A novel separate chance-constrained programming model to design a sustainable medical ventilator supply chain network during the Covid-19 pandemic

Abstract

Providing new models or designing sustainable networks in recent studies represents a growing trend. However, there is still a gap in the simultaneous modeling of the three dimensions of sustainability in the electronic medical device supply chain (SC). In this paper, a novel hybrid chance-constrained programming and cost function model is presented for a green and sustainable closed-loop medical ventilator SC network design. To bring the problem closer to reality, a wide range of parameters including all cost parameters, demands, the upper bound of the released \begin{document}$ co_2 $\end{document}, and the minimum percentage of the units of product to be disposed and collected from a customer and to be dismantled and shipped from DCs are modeled as uncertain along with the normal probability distribution. The problem was first formulated into the framework of a bi-objective stochastic mixed-integer linear programming (MILP) model; then, it was reformulated into a tri-objective deterministic mixed-integer nonlinear programming (MINLP) one. In order to model the environmental sustainability dimension, in addition to handling the total greenhouse gas emissions, the total waste products were also controlled.
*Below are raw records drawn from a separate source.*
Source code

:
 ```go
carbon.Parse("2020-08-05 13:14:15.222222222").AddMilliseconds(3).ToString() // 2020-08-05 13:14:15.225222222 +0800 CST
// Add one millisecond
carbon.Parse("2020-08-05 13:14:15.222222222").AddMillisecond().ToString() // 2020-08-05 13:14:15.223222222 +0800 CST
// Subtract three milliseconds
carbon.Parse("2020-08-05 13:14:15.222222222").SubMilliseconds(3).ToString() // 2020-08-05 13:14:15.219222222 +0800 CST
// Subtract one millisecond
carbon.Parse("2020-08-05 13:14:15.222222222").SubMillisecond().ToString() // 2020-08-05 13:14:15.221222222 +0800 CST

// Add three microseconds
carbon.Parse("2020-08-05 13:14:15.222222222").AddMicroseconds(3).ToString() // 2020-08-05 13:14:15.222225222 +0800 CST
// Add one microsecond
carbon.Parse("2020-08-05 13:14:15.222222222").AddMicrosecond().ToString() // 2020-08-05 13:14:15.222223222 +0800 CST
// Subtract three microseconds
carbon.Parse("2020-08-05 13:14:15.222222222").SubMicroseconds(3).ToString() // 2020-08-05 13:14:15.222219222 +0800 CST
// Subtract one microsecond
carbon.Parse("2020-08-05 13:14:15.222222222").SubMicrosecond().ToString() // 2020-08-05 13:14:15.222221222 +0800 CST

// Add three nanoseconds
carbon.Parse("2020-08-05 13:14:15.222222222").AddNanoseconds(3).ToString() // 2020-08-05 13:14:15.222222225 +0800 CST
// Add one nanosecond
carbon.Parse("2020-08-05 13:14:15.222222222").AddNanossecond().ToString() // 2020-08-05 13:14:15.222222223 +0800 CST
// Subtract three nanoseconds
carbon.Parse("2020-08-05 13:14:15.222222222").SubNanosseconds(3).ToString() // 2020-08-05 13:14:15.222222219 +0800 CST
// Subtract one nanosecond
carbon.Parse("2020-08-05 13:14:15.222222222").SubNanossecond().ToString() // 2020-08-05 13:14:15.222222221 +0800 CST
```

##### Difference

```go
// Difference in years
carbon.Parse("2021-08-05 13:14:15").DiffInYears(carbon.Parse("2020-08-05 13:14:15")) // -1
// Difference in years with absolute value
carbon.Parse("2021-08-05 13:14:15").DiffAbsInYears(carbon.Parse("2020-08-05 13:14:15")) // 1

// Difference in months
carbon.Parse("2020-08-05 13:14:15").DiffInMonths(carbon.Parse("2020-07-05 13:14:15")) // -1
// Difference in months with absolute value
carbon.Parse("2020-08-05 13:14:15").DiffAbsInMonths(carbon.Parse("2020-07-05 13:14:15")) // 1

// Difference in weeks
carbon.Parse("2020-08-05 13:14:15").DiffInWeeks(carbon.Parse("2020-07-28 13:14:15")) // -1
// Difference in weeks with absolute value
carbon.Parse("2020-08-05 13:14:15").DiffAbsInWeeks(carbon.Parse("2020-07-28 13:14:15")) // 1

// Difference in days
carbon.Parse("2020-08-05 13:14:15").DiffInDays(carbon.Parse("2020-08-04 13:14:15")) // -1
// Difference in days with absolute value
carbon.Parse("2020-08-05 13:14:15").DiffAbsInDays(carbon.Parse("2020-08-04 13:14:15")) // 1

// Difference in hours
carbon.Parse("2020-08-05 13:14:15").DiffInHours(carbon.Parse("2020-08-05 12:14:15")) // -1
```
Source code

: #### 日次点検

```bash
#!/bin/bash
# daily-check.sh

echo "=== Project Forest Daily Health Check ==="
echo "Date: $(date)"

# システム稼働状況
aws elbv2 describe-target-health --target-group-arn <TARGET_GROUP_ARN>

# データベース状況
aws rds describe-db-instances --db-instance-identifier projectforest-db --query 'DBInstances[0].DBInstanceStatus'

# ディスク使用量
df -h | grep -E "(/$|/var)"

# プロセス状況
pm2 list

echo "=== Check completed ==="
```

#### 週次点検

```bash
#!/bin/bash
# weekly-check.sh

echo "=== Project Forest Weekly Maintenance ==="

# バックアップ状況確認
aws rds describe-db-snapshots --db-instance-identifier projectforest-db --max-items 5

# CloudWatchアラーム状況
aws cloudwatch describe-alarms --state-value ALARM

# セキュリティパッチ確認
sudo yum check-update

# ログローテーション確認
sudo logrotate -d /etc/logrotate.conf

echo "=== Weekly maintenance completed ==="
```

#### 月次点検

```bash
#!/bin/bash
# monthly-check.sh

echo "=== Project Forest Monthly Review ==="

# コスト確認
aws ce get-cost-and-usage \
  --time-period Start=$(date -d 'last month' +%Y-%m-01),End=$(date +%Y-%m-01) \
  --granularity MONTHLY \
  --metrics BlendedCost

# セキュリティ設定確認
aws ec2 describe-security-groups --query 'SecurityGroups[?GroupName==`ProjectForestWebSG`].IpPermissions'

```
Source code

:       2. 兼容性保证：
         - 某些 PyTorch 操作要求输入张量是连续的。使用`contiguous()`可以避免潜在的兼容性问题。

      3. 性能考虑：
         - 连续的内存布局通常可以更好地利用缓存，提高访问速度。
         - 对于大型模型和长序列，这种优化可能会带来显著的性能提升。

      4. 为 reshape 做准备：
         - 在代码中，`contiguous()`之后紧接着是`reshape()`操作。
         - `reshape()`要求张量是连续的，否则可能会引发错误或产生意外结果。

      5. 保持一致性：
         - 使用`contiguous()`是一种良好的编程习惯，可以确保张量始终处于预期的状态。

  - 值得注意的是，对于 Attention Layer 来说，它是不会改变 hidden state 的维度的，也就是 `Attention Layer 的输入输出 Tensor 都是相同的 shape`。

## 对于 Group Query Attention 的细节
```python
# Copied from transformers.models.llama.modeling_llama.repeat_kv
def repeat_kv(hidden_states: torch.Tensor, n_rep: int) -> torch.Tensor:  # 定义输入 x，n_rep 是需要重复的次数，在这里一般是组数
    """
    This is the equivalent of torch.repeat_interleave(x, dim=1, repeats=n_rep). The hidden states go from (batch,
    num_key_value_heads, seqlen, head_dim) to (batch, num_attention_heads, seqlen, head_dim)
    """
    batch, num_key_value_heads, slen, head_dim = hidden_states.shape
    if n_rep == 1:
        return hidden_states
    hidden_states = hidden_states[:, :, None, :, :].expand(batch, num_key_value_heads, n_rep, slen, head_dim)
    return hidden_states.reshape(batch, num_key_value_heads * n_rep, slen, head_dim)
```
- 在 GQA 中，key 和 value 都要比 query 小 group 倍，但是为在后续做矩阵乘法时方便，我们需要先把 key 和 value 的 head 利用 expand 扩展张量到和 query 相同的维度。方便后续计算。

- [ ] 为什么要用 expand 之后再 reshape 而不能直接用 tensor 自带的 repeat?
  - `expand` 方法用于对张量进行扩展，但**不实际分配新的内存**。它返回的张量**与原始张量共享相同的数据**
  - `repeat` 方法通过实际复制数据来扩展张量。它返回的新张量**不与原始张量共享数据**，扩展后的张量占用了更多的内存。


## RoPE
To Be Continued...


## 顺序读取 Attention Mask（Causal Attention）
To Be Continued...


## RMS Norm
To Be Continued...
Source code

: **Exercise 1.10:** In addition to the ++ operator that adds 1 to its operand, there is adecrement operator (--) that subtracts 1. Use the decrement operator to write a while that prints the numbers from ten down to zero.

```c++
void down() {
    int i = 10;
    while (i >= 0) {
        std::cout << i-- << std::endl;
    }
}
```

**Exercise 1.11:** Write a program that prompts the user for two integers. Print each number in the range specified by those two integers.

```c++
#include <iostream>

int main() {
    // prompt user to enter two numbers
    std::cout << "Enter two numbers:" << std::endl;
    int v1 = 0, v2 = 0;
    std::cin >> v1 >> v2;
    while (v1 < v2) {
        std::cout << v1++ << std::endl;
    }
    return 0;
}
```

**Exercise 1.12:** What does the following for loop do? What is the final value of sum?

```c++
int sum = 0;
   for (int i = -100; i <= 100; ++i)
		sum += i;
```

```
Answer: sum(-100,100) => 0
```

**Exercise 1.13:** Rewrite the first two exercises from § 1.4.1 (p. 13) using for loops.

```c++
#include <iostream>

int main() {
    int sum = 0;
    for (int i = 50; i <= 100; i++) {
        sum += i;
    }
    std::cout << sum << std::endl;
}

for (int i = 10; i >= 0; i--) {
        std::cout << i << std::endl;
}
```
The efficiency and applicability of the proposed model were tested in an Iranian medical ventilator production and distribution network. For sensitivity analyses, the effect of some critical parameters on the values of the objective functions was carefully examined. Finally, valuable managerial insights into the challenges of companies during the COVID-19 pandemic were presented. Numerical results showed that with the increase in the number of customers in the COVID-19 crisis, social responsibility could improve cost mean by up to 8%.